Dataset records
------

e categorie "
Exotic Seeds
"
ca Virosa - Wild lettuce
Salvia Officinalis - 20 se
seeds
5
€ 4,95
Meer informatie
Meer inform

------

▶ **Task description**:
All entries are to be reproduced verbatim, with none omitted.

▶ **Your response**:
e categorie "
Exotic Seeds
"
ca Virosa - Wild lettuce
Salvia Officinalis - 20 se
seeds
5
€ 4,95
Meer informatie
Meer inform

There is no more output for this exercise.